Newsflash! Creative agency work is wonderfully organic, but doesn’t mix well with parenthood. Kids crave structure, routine and predictability. Creative development is unapologetically chaotic and refuses to be scheduled.  Especially when the children were small, I found that trying to make the two things work in harmony was an insanely comical exercise that often led me to feel like I was failing miserably at both ends of the equation. Luckily, I found a magical home during this time at 'Wexley School for Girls' where we were small enough, the founders were progressive enough, and I was at the right stage in my career, where I could hand make a style of work that left me feeling career and home fulfilled during the wobbly early years of new parenthood.

Once the kids got a bit older, I began to feel an irrepressible itch to do something new and scary, to shake up the routine. This led to a 4-year stint working abroad in Amsterdam, and another 2 years in Sydney Australia. I can honestly say, I learned more during this 6-year period than the 15 years prior.

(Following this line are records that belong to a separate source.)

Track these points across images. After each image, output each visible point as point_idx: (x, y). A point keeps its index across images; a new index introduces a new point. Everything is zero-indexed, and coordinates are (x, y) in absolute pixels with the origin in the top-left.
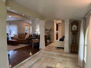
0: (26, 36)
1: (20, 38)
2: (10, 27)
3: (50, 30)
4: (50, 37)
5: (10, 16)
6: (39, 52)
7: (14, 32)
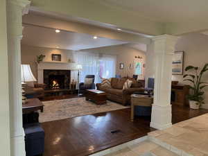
0: (126, 83)
1: (113, 87)
3: (204, 70)
4: (202, 94)
5: (95, 38)
6: (145, 138)
7: (108, 72)
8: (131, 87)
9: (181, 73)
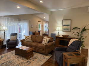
2: (19, 23)
8: (48, 42)
9: (70, 31)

More about creative work, more about international business, more about the human experience, and so much more about myself as well.

Living abroad can often seem glamorous from afar, but in reality it's quite lonely, disorienting, sometimes scary, frustrating, and just plain ugly. It challenges everything you’ve come to rely upon as ‘fact’ and ‘true’, and leaves you feeling stupid and humbled more often than you’d like. But ‘oh!' the intoxication of the new and unknown! Seeing your home country with the eyes of a foreigner, learning a new language, making a strange city your ‘home’, celebrating unfamiliar holidays, meeting the most interesting people — honesty, I can’t recommend it highly enough. Do it.

In 2014 our family returned to the Pacific Northwest and I’m now working at Nike in Portland.  Being brand-side is a whole new adventure in itself, one I relish and enjoy immensely. Nike is a complex organization where gorgeous quandaries and one-of-a-kind opportunities litter the ground all around you – there is no shortage of great work to be done, and I love working for a company that holds such an exceptionally high bar. I wouldn’t have it any other way. Onward!

What motivates you?
Delicious puzzles.

Emerging technologies.

Fresh angles on old ideas.

Nontraditional collaborations.

Surprises, disruptions and misfits.

What advice would you give to someone at the start of their career?
Listen to your gut and follow your adrenaline.

Everything is interesting to someone who is interested.

Even shitty tasks/projects/clients/managers offer a learning experience more valuable than gold.

Roll up your sleeves.

Smile. Positive vibes matter.

What do you consider your greatest achievement?
My beloved family unit.

What do you believe has been the key to your success?
Perspective.

Empathy.

Enthusiasm.

Stamina.

What is the most important lesson life has taught you?
That it’s short, too short for bullshit and sour grapes.

Get in there, get some fucking great work done, and go be with your friends, family, nature.

What do you believe to be the secret to rising up to the top?
Walk the walk.

Bring people with you.

Foster a wicked sense of humor.

Be an anti-fragile-multi-headed-hydra.

And - be willing to walk out the door when the love is gone.

What's next?
I have no idea, but everything is so full of possibility right now, I absolutely can’t wait.